Saturday, July 22, 2006

Slate on Shyamalan

john walker | 7:05 AM | |
Ross Douthat has a great piece about M. Night Shyamalan up right now. It's partly about the disappointing reception of "Lady in The Water," and partly about the soon-to-be-released book that chronicled the director's efforts to get the film made (The Man Who Heard Voices: Or, How M. Night Shyamalan Risked His Career on a Fairy Tale). But mostly the piece is about Shyamalan himself, his grandiose intentions and his heavily-scrutinized missteps. It's good reading. Here's a money quote:

    Shyamalan deserves credit, despite his vanity and his missteps—not
        because he's succeeding, necessarily, but because he's willing to keep
    trying and unwilling to take his place with those timid, highly
                        compensated directors who know neither victory nor defeat.

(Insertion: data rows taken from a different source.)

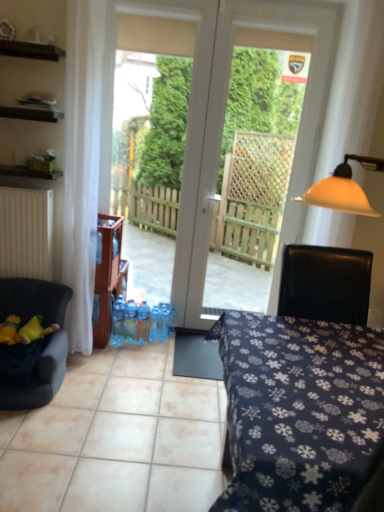
This screenshot has height=512, width=384. What are the coordinates of `free space on the front side of blue plastic bottle at center, the third bottle in the right-to-left sequence` in the screenshot? It's located at (141, 352).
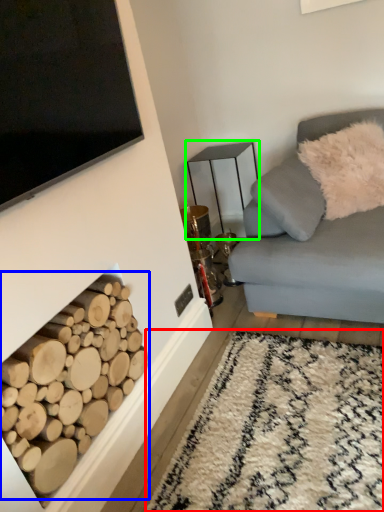
Question: Which object is the farthest from plain (highlighted by a red box)? Choose among these: driftwood (highlighted by a blue box) or table (highlighted by a green box).

Choices:
 (A) driftwood
 (B) table

Answer: (B)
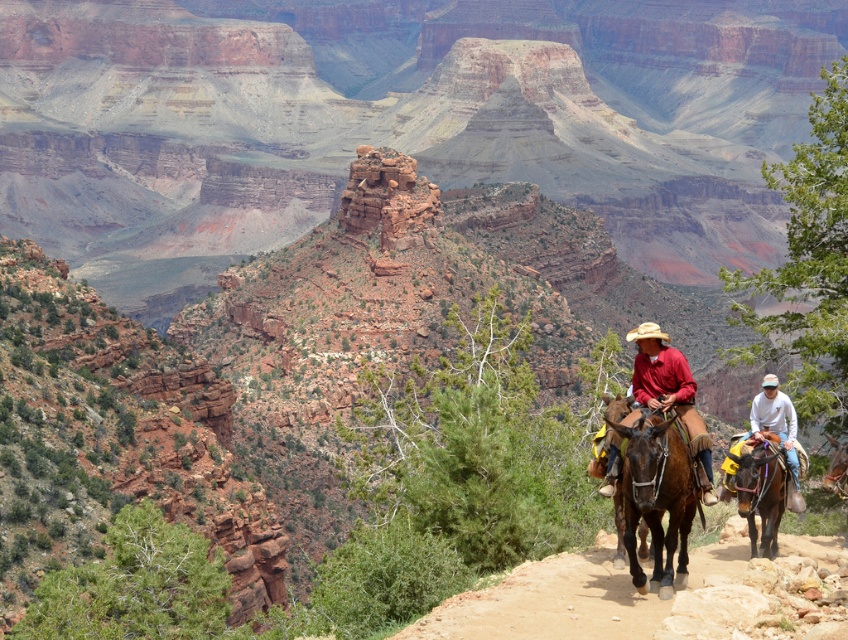
You are a photographer planning to take a portrait of both the matte red shirt at center and the white cotton shirt at upper right. Since you want to ensure both shirts are clearly visible, which one should you focus on first to capture their details properly?

The matte red shirt at center is larger in size than the white cotton shirt at upper right, so focusing on the matte red shirt at center first will help ensure its details are captured clearly before adjusting for the smaller white cotton shirt at upper right.

You are a photographer standing at the edge of the Grand Canyon. You see the brown glossy horse at center and the brown leather saddle at lower right in your viewfinder. Which object is closer to you, the photographer?

The brown glossy horse at center is closer to you because it is positioned in front of the brown leather saddle at lower right.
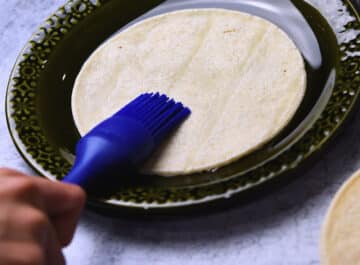
The width and height of the screenshot is (360, 265). Find the location of `plate design`. plate design is located at coordinates (26, 109).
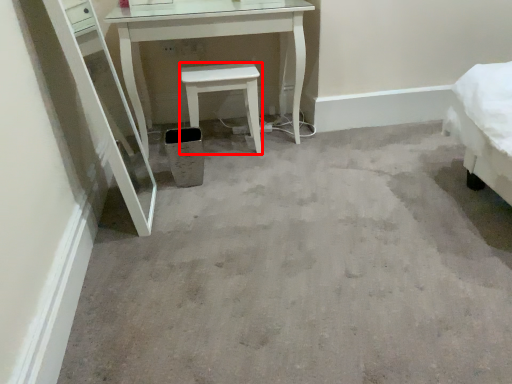
Question: From the image's perspective, where is stool (annotated by the red box) located in relation to trash bin/can in the image?

Choices:
 (A) above
 (B) below

Answer: (A)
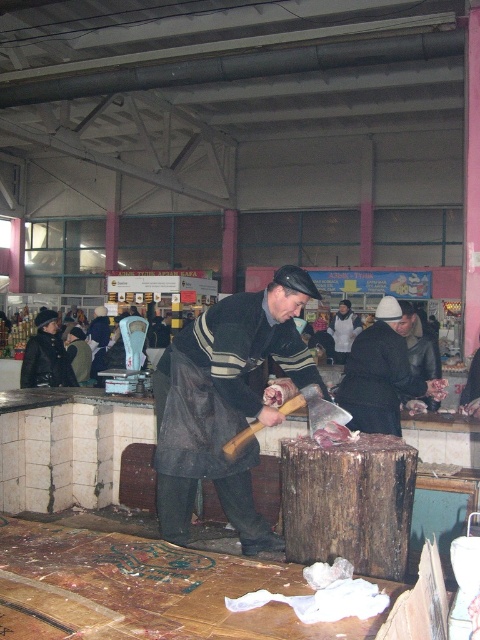
Question: Which point is farther to the camera?

Choices:
 (A) pinkish meat at center
 (B) meat raw at center
 (C) dark gray woolen coat at center

Answer: (B)

Question: Which object is the farthest from the pinkish meat at center?

Choices:
 (A) dark gray woolen coat at center
 (B) meat raw at center

Answer: (B)

Question: Which is nearer to the meat raw at center?

Choices:
 (A) pinkish meat at center
 (B) dark gray woolen coat at center

Answer: (A)

Question: Can you confirm if pinkish meat at center is positioned above meat raw at center?

Choices:
 (A) no
 (B) yes

Answer: (A)

Question: Can you confirm if pinkish meat at center is positioned to the right of meat raw at center?

Choices:
 (A) yes
 (B) no

Answer: (B)

Question: Does pinkish meat at center have a greater width compared to meat raw at center?

Choices:
 (A) no
 (B) yes

Answer: (B)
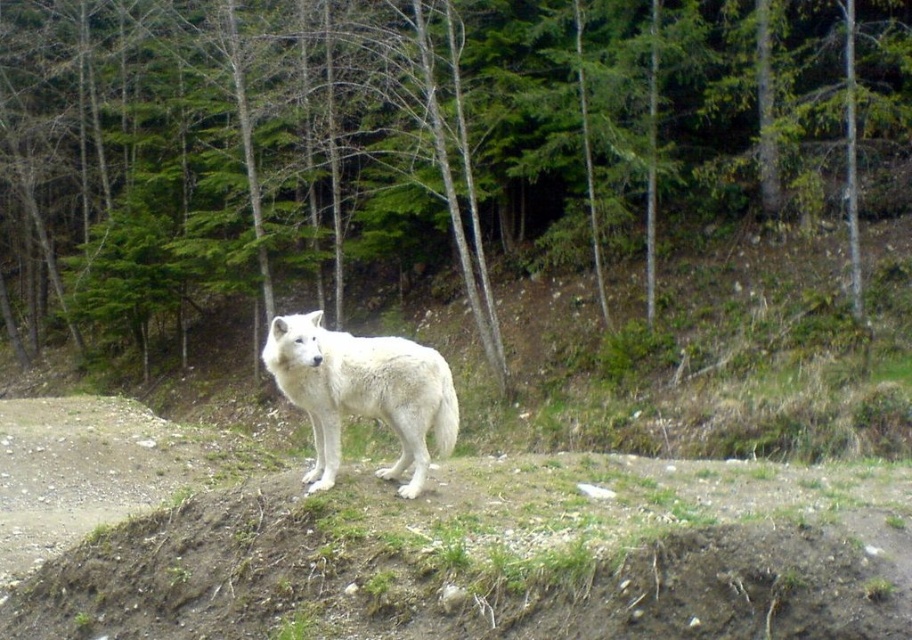
You are a photographer trying to capture the white fur wolf at center and the green leafy tree at center in a single frame. Based on their sizes, which object should you focus on first to ensure both fit in the shot?

The green leafy tree at center is wider than the white fur wolf at center, so you should focus on framing the green leafy tree at center first to ensure both fit in the shot.

Consider the image. You are a hiker lost in the forest and see the white wolf on the grassy mound. You notice a point marked at coordinates (410, 141). What object is located at that point?

The point at coordinates (410, 141) marks the green leafy tree at center.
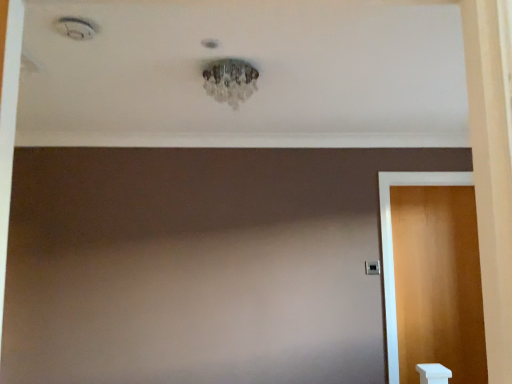
Question: Does wooden door at right have a lesser width compared to black plastic door handle at right?

Choices:
 (A) no
 (B) yes

Answer: (A)

Question: Is black plastic door handle at right a part of wooden door at right?

Choices:
 (A) no
 (B) yes

Answer: (A)

Question: From the image's perspective, is wooden door at right located above black plastic door handle at right?

Choices:
 (A) no
 (B) yes

Answer: (A)

Question: From the image's perspective, is wooden door at right under black plastic door handle at right?

Choices:
 (A) no
 (B) yes

Answer: (B)

Question: Is wooden door at right at the left side of black plastic door handle at right?

Choices:
 (A) yes
 (B) no

Answer: (B)

Question: Is wooden door at right positioned with its back to black plastic door handle at right?

Choices:
 (A) no
 (B) yes

Answer: (A)

Question: Considering the relative sizes of black plastic door handle at right and wooden door at right in the image provided, is black plastic door handle at right bigger than wooden door at right?

Choices:
 (A) yes
 (B) no

Answer: (B)

Question: Would you say wooden door at right is part of black plastic door handle at right's contents?

Choices:
 (A) yes
 (B) no

Answer: (B)

Question: Is the position of black plastic door handle at right less distant than that of wooden door at right?

Choices:
 (A) no
 (B) yes

Answer: (A)

Question: Does black plastic door handle at right have a lesser height compared to wooden door at right?

Choices:
 (A) yes
 (B) no

Answer: (A)

Question: From a real-world perspective, is black plastic door handle at right positioned over wooden door at right based on gravity?

Choices:
 (A) no
 (B) yes

Answer: (B)

Question: From the image's perspective, is black plastic door handle at right under wooden door at right?

Choices:
 (A) no
 (B) yes

Answer: (A)

Question: In terms of height, does black plastic door handle at right look taller or shorter compared to wooden door at right?

Choices:
 (A) tall
 (B) short

Answer: (B)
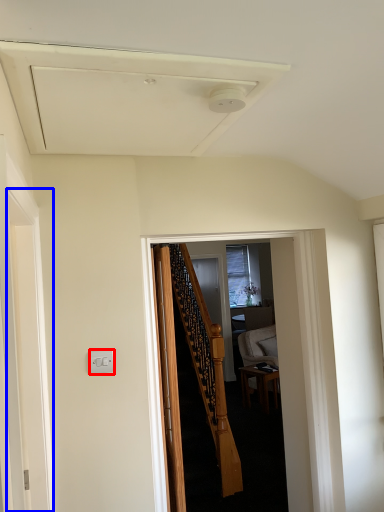
Question: Which of the following is the farthest to the observer, electric outlet (highlighted by a red box) or screen door (highlighted by a blue box)?

Choices:
 (A) electric outlet
 (B) screen door

Answer: (A)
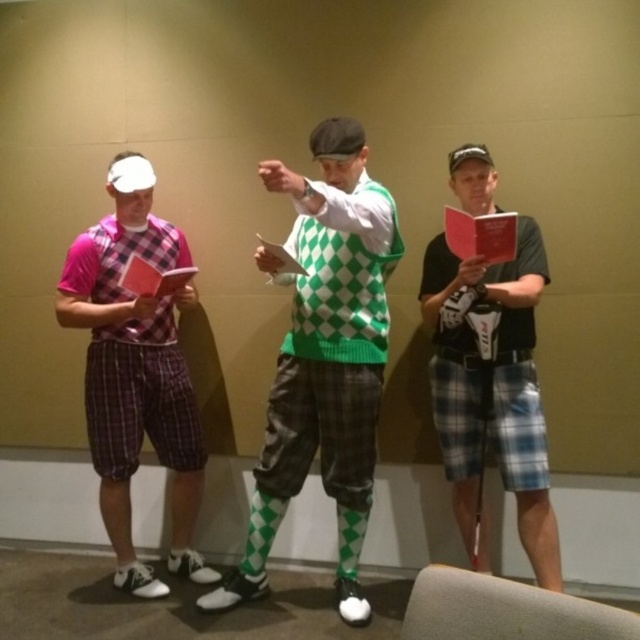
Question: Among these objects, which one is nearest to the camera?

Choices:
 (A) pink plaid shorts at left
 (B) matte red folder at left
 (C) dark gray fabric baseball cap at center

Answer: (C)

Question: Which point is closer to the camera taking this photo?

Choices:
 (A) (353, 134)
 (B) (278, 509)
 (C) (125, 550)
 (D) (378, 384)

Answer: (A)

Question: Is green checkered sweater at center further to camera compared to red matte folder at center?

Choices:
 (A) no
 (B) yes

Answer: (A)

Question: Which of the following is the closest to the observer?

Choices:
 (A) pink plaid shorts at left
 (B) green checkered sweater at center
 (C) green checkered sock at center
 (D) gray plaid shorts at center

Answer: (B)

Question: Is pink plaid shorts at left further to the viewer compared to matte red folder at left?

Choices:
 (A) no
 (B) yes

Answer: (B)

Question: Considering the relative positions of red matte folder at center and matte red folder at left in the image provided, where is red matte folder at center located with respect to matte red folder at left?

Choices:
 (A) right
 (B) left

Answer: (A)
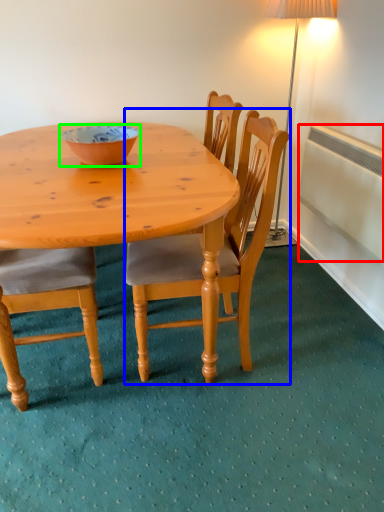
Question: Considering the real-world distances, which object is closest to radiator (highlighted by a red box)? chair (highlighted by a blue box) or bowl (highlighted by a green box).

Choices:
 (A) chair
 (B) bowl

Answer: (A)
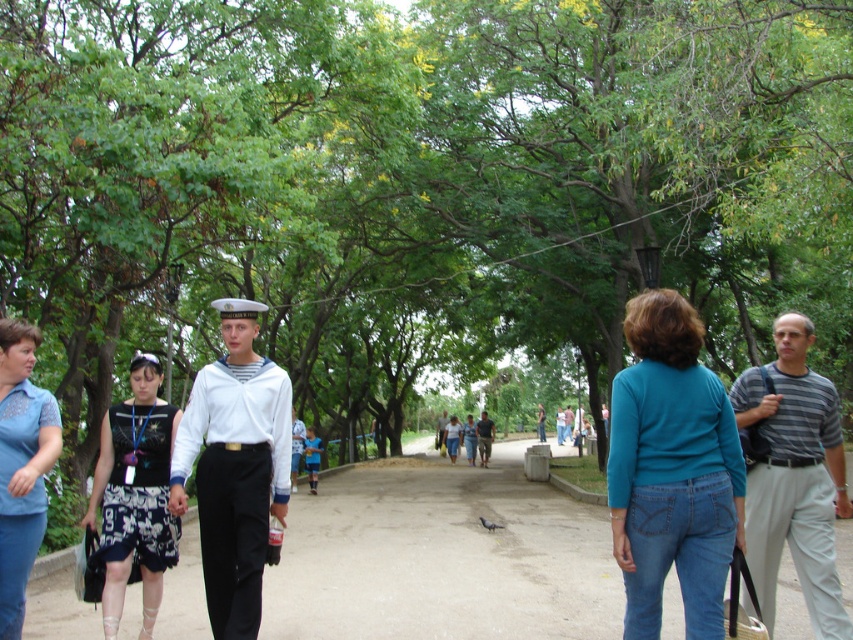
Is point (222, 333) positioned before point (444, 428)?

Yes, it is.

Which is more to the left, white matte uniform at center or denim skirt at center?

white matte uniform at center is more to the left.

Between point (225, 472) and point (457, 436), which one is positioned behind?

Positioned behind is point (457, 436).

The height and width of the screenshot is (640, 853). Identify the location of white matte uniform at center. (235, 467).

Can you confirm if white cotton sailor suit at center is positioned below white cotton shirt at center?

Actually, white cotton sailor suit at center is above white cotton shirt at center.

The height and width of the screenshot is (640, 853). Describe the element at coordinates (296, 448) in the screenshot. I see `white cotton sailor suit at center` at that location.

Measure the distance between point (293,433) and camera.

The distance of point (293,433) from camera is 65.75 feet.

I want to click on white cotton sailor suit at center, so click(x=296, y=448).

Consider the image. Does white matte uniform at center have a smaller size compared to blue denim jeans at lower left?

No.

Is point (248, 531) more distant than point (9, 424)?

Yes.

Locate an element on the screen. white matte uniform at center is located at coordinates (235, 467).

Where is `white matte uniform at center`? The width and height of the screenshot is (853, 640). white matte uniform at center is located at coordinates (235, 467).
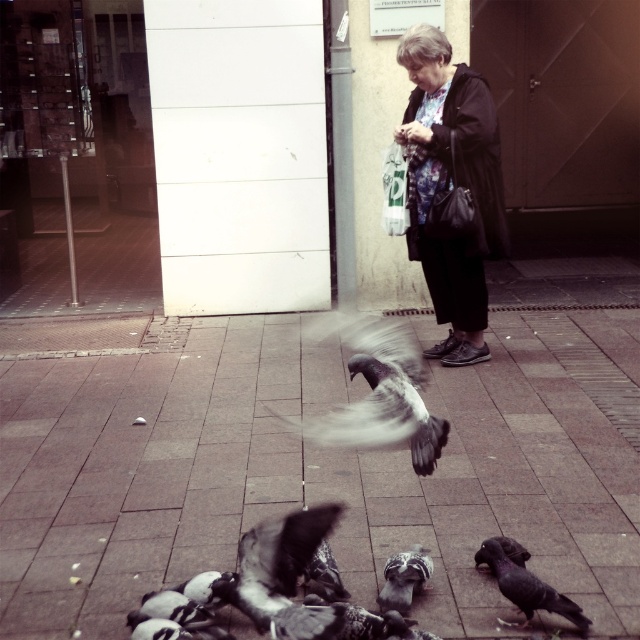
You are a photographer trying to capture the gray feathered bird at center without the brick pavement at center blocking the view. Is the bird currently positioned in a way that allows you to take a clear photo?

The gray feathered bird at center is behind the brick pavement at center, so it would be blocked by the pavement, making it difficult to take a clear photo without obstruction.

In the scene shown: You are a photographer trying to capture a photo of the gray feathered bird at center and the black feathered pigeon at lower right. Which bird is located to the left of the other?

The gray feathered bird at center is positioned on the left side of black feathered pigeon at lower right.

And that's why NPH will continue to champion Shyamalan and his movies. Despite the discomfiting emergence of his pretensions (note: his expanding roles in his own movies--this time as a struggling writer who's told that he will be killed for his painfully truthful ideas; also the role in "Lady . . ." of the glib film critic who's too cynical to see the real story and who, in the end, pays a heavy price for his cynicism), we still love the guy.

And "Lady in The Water" is still better than 75% of what's out there right now, and 50% of what the year will produce.